After the filament winding pattern is completed with the resin in the uncured state, the COPV's are then subjected to a cure cycle profile to cure or harden the resin. Thermally cured resins are placed in an oven following a parameterized recipe of time, temperature, ramp and dwell. For UV cured resins the cure cycle profile is parameterized by time, irradiance dosage, lamp distance from composite, and rotational speed. In some embodiments, a UV curing resin can be used, in which case the curing process involves exposure of the COPV to UV. This process offers several advantages for our manufacturing process and ultimately the product itself.

The laminate or “layup” (resin and fiber reinforcement) that is applied as shown in FIGS. 10A and 10B to form wound pressure vessel 1016 is configured to contain the pressure and fail at a prescribed limit of, for example, five (5) times the maximum allowable pressure (MAWP).

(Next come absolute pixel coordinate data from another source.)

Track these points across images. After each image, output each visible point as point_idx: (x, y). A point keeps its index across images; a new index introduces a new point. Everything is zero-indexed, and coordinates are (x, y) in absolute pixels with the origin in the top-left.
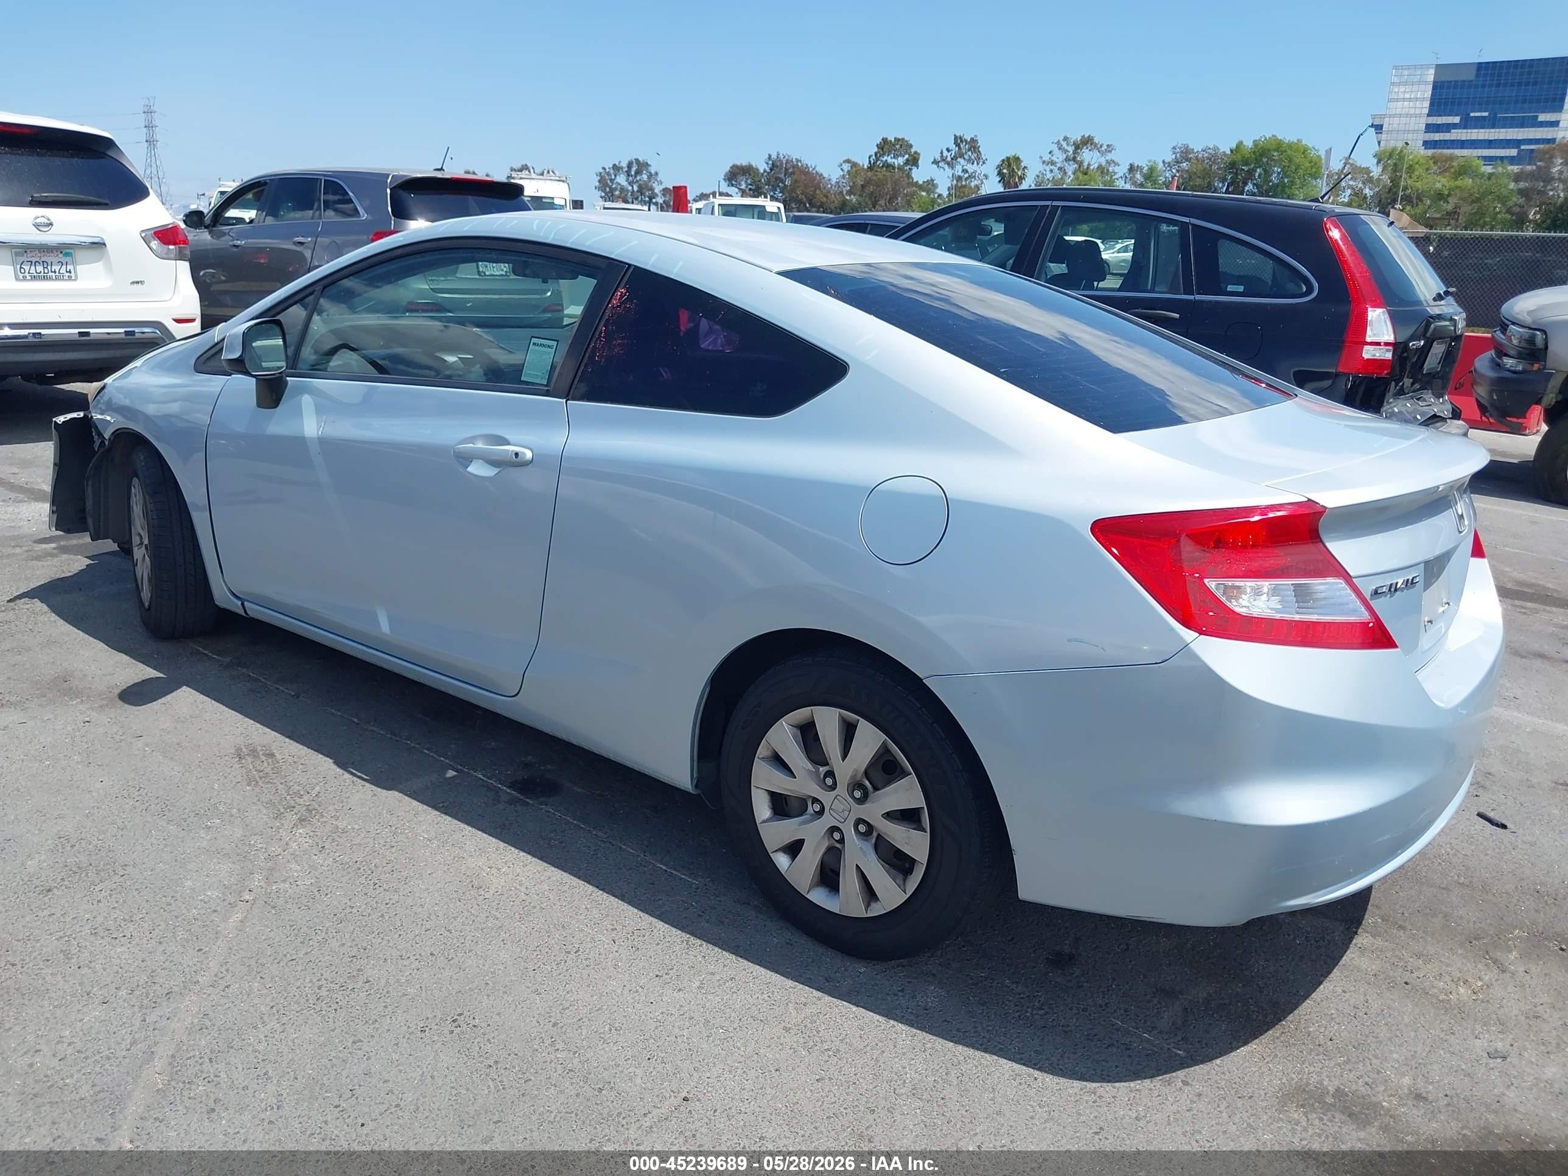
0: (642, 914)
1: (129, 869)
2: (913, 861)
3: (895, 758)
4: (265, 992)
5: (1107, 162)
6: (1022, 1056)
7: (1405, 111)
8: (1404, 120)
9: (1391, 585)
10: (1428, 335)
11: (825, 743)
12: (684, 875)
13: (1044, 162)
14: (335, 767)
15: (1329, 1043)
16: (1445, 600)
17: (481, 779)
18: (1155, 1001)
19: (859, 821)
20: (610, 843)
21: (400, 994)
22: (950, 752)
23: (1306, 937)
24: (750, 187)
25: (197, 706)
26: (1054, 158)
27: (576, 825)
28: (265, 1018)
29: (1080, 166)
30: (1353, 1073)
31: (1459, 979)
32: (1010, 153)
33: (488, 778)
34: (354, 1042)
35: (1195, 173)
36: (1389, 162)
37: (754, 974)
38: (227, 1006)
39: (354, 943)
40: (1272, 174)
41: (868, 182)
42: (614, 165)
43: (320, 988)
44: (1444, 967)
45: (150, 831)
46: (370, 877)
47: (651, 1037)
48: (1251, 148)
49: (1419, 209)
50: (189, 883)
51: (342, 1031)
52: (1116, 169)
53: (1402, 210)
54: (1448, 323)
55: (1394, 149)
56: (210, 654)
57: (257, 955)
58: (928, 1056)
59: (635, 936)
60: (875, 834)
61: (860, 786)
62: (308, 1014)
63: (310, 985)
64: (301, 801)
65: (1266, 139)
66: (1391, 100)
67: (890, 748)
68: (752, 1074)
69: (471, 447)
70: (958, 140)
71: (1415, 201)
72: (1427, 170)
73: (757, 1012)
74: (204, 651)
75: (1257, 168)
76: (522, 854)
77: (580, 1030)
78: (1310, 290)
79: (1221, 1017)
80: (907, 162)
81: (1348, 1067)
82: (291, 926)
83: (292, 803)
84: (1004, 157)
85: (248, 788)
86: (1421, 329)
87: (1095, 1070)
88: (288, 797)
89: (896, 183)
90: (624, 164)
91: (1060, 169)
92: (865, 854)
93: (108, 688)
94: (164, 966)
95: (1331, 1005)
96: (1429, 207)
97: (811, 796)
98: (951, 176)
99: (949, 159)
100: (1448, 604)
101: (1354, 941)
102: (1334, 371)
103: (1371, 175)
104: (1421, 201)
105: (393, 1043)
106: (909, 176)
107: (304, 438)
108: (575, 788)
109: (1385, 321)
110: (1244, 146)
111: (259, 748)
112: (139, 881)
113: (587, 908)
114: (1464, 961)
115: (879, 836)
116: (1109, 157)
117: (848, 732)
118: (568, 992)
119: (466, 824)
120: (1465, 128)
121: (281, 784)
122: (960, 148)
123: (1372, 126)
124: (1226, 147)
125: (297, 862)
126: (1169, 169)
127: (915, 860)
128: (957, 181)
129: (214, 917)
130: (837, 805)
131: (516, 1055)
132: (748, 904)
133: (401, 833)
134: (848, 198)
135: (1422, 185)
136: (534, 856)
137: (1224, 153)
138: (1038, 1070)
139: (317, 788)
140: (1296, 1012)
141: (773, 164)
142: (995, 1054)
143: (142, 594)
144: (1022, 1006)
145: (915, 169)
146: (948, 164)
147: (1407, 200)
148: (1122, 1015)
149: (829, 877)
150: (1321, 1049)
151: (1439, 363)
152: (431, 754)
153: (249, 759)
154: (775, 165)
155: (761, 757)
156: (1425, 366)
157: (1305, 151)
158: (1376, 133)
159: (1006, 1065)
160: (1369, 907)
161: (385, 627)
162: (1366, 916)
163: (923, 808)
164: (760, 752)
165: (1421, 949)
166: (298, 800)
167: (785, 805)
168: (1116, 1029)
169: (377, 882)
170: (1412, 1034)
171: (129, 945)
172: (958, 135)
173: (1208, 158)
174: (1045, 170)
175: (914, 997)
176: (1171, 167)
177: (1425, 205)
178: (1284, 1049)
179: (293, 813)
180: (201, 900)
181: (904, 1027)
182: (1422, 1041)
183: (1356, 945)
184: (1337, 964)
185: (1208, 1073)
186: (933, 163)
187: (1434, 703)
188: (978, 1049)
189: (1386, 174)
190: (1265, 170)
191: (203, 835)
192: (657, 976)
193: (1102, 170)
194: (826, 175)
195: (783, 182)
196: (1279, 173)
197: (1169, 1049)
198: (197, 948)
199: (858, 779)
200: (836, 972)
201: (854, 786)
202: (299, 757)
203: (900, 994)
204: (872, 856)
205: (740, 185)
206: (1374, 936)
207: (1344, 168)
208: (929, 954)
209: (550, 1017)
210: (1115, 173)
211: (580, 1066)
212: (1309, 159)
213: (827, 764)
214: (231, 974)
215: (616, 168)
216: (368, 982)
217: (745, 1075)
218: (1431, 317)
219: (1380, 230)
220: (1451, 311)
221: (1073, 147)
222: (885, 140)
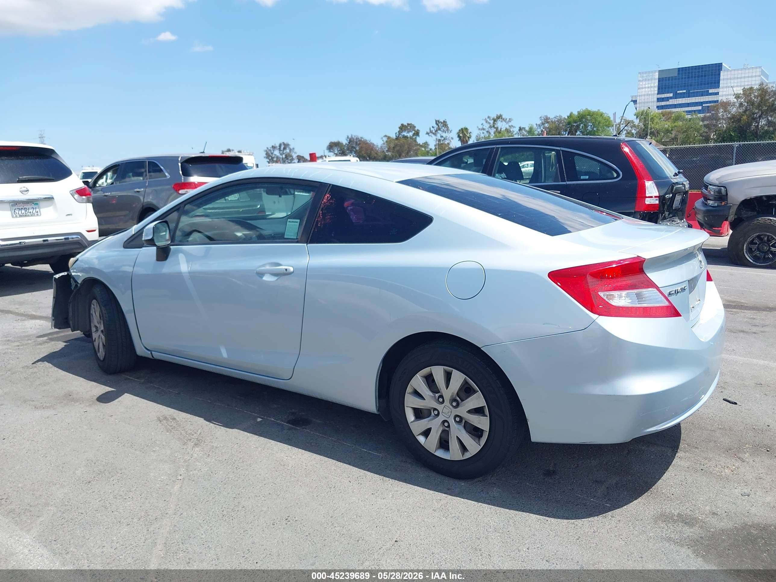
0: (360, 470)
1: (123, 471)
2: (482, 431)
3: (470, 385)
4: (198, 515)
5: (510, 126)
6: (540, 512)
7: (646, 93)
8: (646, 97)
9: (676, 290)
10: (673, 192)
11: (438, 383)
12: (375, 452)
13: (479, 129)
14: (205, 421)
15: (672, 496)
16: (698, 299)
17: (273, 421)
18: (594, 486)
19: (456, 416)
20: (339, 442)
21: (260, 511)
22: (495, 379)
23: (655, 455)
24: (339, 152)
25: (134, 401)
26: (484, 127)
27: (321, 436)
28: (202, 525)
29: (497, 130)
30: (684, 507)
31: (725, 467)
32: (463, 127)
33: (277, 420)
34: (244, 531)
35: (552, 129)
36: (642, 117)
37: (416, 489)
38: (183, 521)
39: (233, 492)
40: (588, 127)
41: (396, 145)
42: (273, 146)
43: (223, 511)
44: (717, 462)
45: (128, 455)
46: (234, 465)
47: (375, 518)
48: (577, 115)
49: (658, 138)
50: (152, 474)
51: (238, 527)
52: (514, 129)
53: (651, 139)
54: (681, 186)
55: (643, 111)
56: (134, 379)
57: (191, 500)
58: (499, 516)
59: (359, 479)
60: (464, 421)
61: (455, 400)
62: (220, 522)
63: (218, 510)
64: (193, 437)
65: (583, 110)
66: (639, 89)
67: (468, 381)
68: (423, 529)
69: (264, 269)
70: (437, 122)
71: (656, 134)
72: (660, 119)
73: (420, 505)
74: (131, 378)
75: (581, 124)
76: (300, 450)
77: (343, 518)
78: (618, 175)
79: (623, 490)
80: (414, 135)
81: (681, 505)
82: (203, 488)
83: (190, 438)
84: (460, 129)
85: (168, 433)
86: (670, 190)
87: (572, 515)
88: (187, 436)
89: (409, 145)
90: (277, 145)
91: (487, 132)
92: (460, 431)
93: (91, 397)
94: (151, 508)
95: (671, 481)
96: (663, 137)
97: (432, 408)
98: (435, 140)
99: (434, 132)
100: (699, 300)
101: (677, 455)
102: (634, 211)
103: (634, 124)
104: (659, 134)
105: (261, 530)
106: (415, 141)
107: (181, 273)
108: (317, 421)
109: (654, 187)
110: (574, 114)
111: (168, 417)
112: (130, 475)
113: (334, 469)
114: (726, 459)
115: (466, 422)
116: (510, 124)
117: (448, 376)
118: (334, 504)
119: (271, 439)
120: (676, 98)
121: (182, 430)
122: (438, 126)
123: (632, 101)
124: (565, 115)
125: (198, 462)
126: (539, 127)
127: (483, 430)
128: (439, 142)
129: (167, 487)
130: (445, 410)
131: (317, 530)
132: (406, 462)
133: (243, 446)
134: (387, 154)
135: (658, 126)
136: (305, 450)
137: (565, 118)
138: (547, 517)
139: (199, 431)
140: (656, 485)
141: (350, 140)
142: (528, 512)
143: (98, 355)
144: (536, 492)
145: (418, 138)
146: (434, 134)
147: (652, 134)
148: (580, 492)
149: (444, 444)
150: (669, 499)
151: (679, 204)
152: (248, 412)
153: (165, 421)
154: (351, 141)
155: (408, 392)
156: (673, 206)
157: (602, 115)
158: (634, 104)
159: (534, 516)
160: (681, 441)
161: (225, 354)
162: (680, 445)
163: (485, 406)
164: (408, 390)
165: (706, 456)
166: (192, 436)
167: (420, 413)
168: (578, 498)
169: (237, 467)
170: (708, 490)
171: (132, 501)
172: (437, 120)
173: (557, 121)
174: (480, 133)
175: (488, 493)
176: (540, 127)
177: (661, 135)
178: (653, 500)
179: (191, 442)
180: (160, 481)
181: (486, 505)
182: (712, 492)
183: (678, 456)
184: (670, 465)
185: (622, 512)
186: (426, 134)
187: (700, 340)
188: (520, 511)
189: (641, 122)
190: (585, 125)
191: (153, 454)
192: (372, 494)
193: (507, 131)
194: (375, 144)
195: (355, 148)
196: (591, 126)
197: (603, 504)
198: (164, 500)
199: (454, 397)
200: (451, 486)
201: (452, 400)
202: (187, 419)
203: (482, 492)
204: (464, 431)
205: (335, 151)
206: (685, 452)
207: (621, 121)
208: (491, 476)
209: (329, 514)
210: (514, 132)
211: (347, 532)
212: (604, 118)
213: (439, 392)
214: (181, 509)
215: (274, 147)
216: (243, 507)
217: (420, 530)
218: (674, 183)
219: (646, 147)
220: (682, 180)
221: (493, 121)
222: (402, 125)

Further, it may be limited to limit the vessel elongation under cycling and to protect against and resist other types of mechanical stress and damage such as impact, drop, thermal loading, fire resistance, environmental/hygothermal loads, transportation loads and static loads such as bending.

FIG. 11 illustrates a method 1100 of forming a pressure vessel according to some embodiments of the present disclosure. As shown in FIG. 11, the method begins in step 1102 with forming a liner 200, as discussed above with respect to FIGS. 2A through 4B. In step 1104, caps and internal components are laser welded to the liner as is described, for example, in FIGS. 8A and 8B, to form a pressure vessel 900 as is illustrated in FIGS. 9A and 9B. Finally, in step 1106, the pressure vessel 900 is wrapped with a composite material as is discussed above with respect to FIGS. 10A and 10B.

The above detailed description is provided to illustrate specific embodiments of the present invention and is not intended to be limiting. Numerous variations and modifications within the scope of the present invention are possible. The present invention is set forth in the following claims.